What the exercise asks. Copy out each line below verbatim, skipping any picture.

Entries provided.
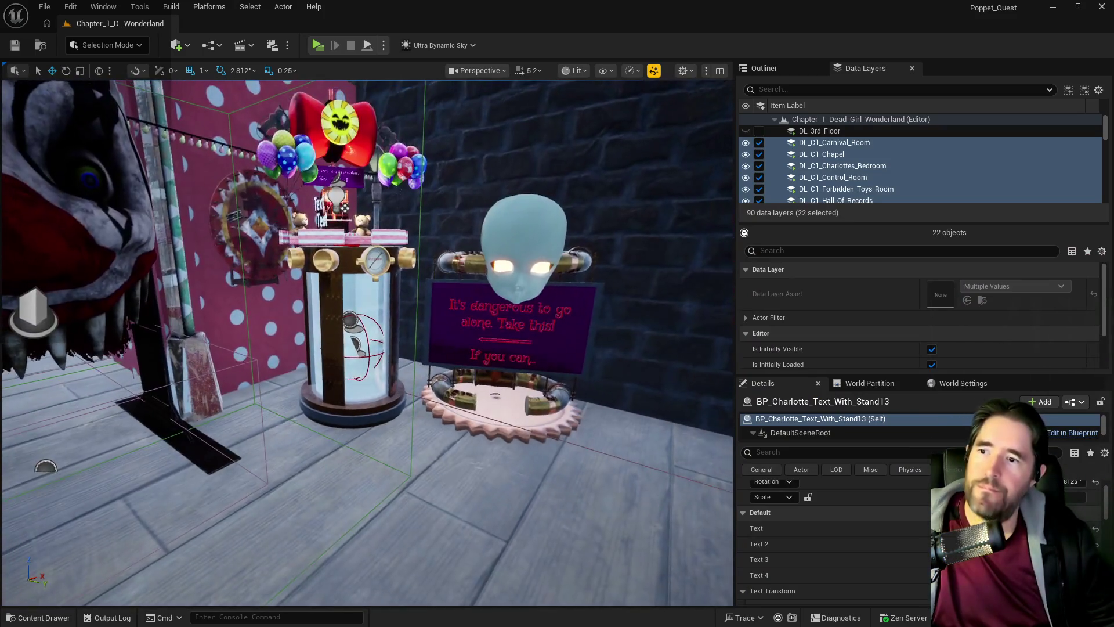
scroll(368, 342, up, 8)
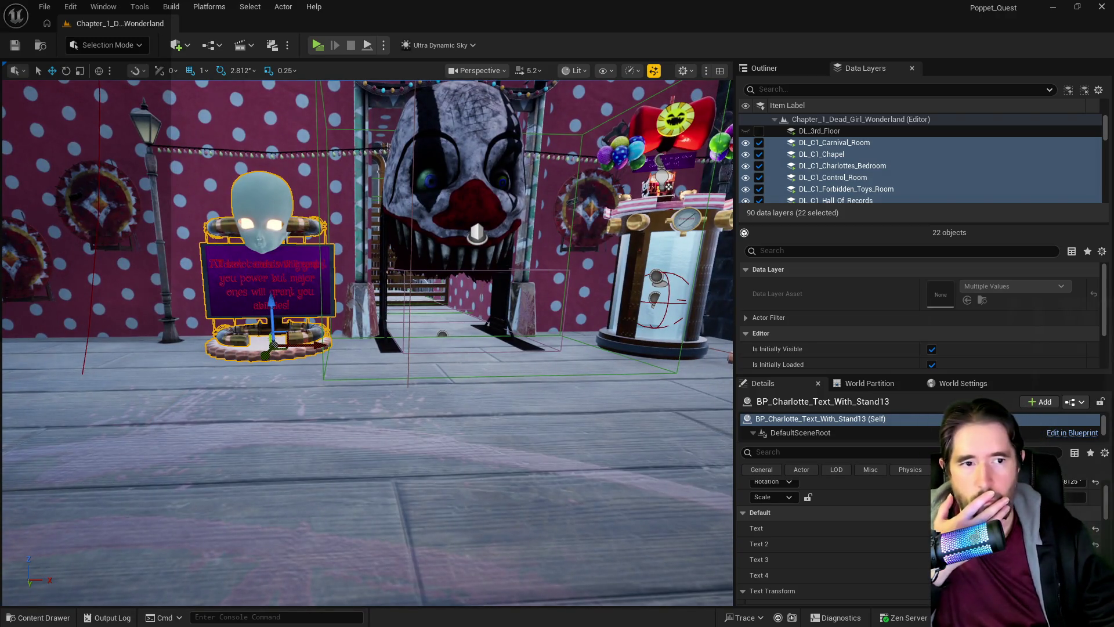
key(alt+Tab)
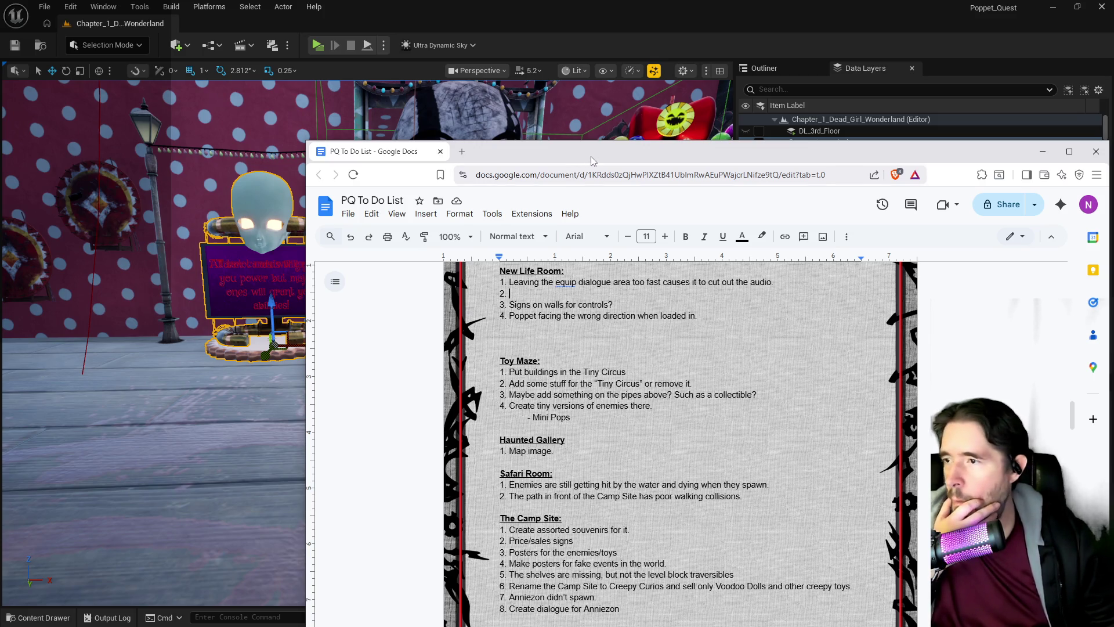
- Drag the Chrome to-do list window onto the other monitor
drag(592, 161, 1113, 162)
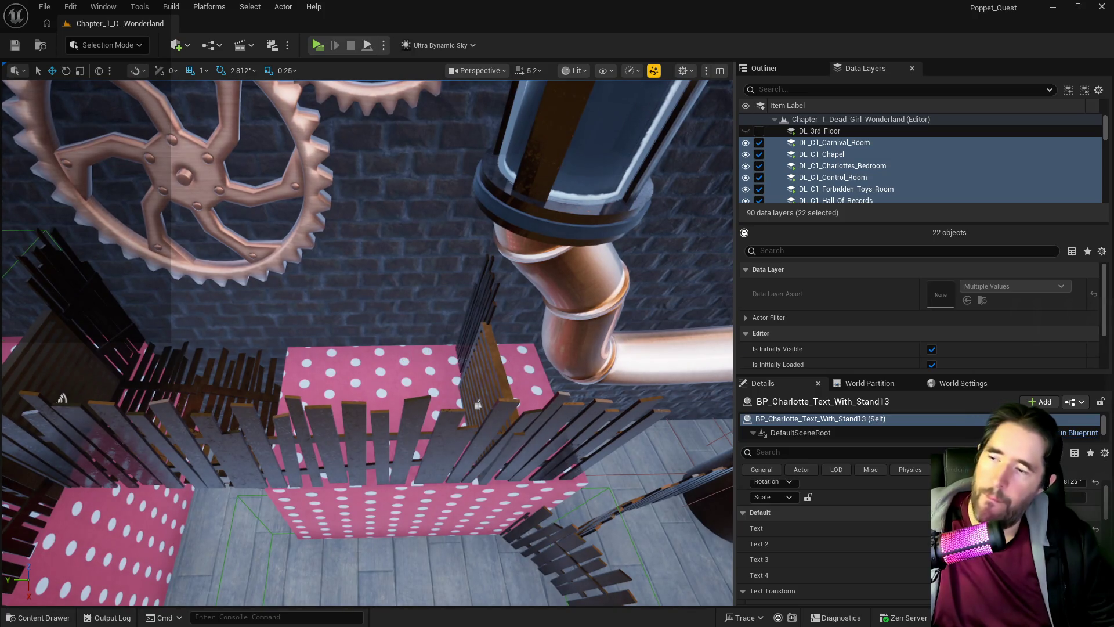
- Paste a copy of the sign stand onto the polka-dot platform and rotate it about 34 degrees
right_click(477, 404)
mouse_move(461, 413)
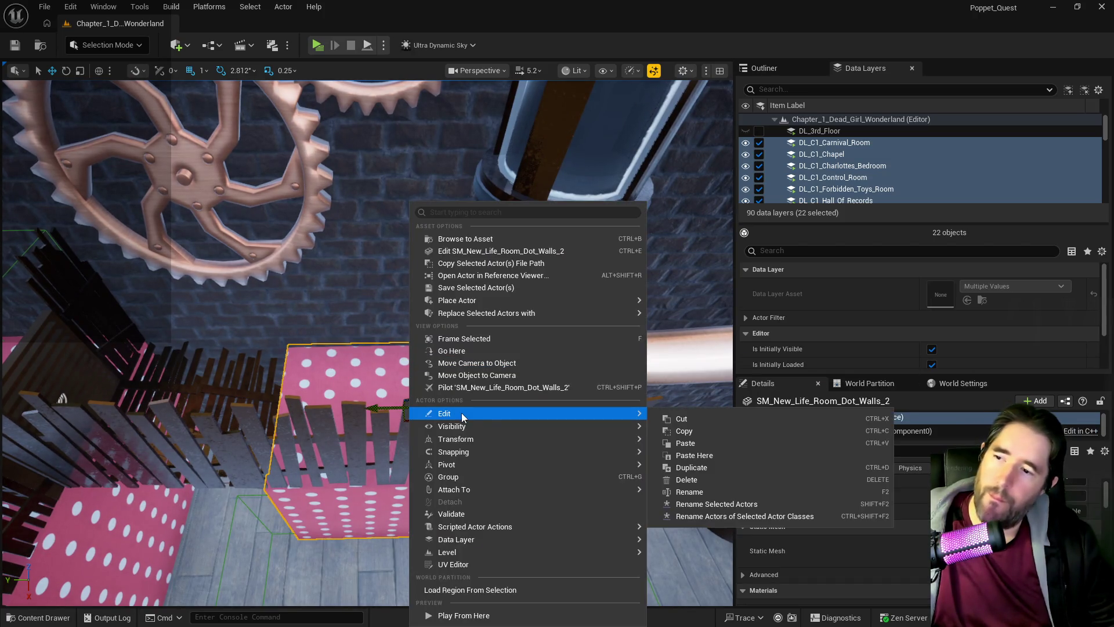
click(706, 456)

Response to the task.
scroll(368, 342, up, 8)
key(alt+Tab)
- Drag the Chrome to-do list window onto the other monitor
drag(592, 161, 1113, 162)
- Paste a copy of the sign stand onto the polka-dot platform and rotate it about 34 degrees
right_click(477, 404)
mouse_move(461, 413)
click(706, 456)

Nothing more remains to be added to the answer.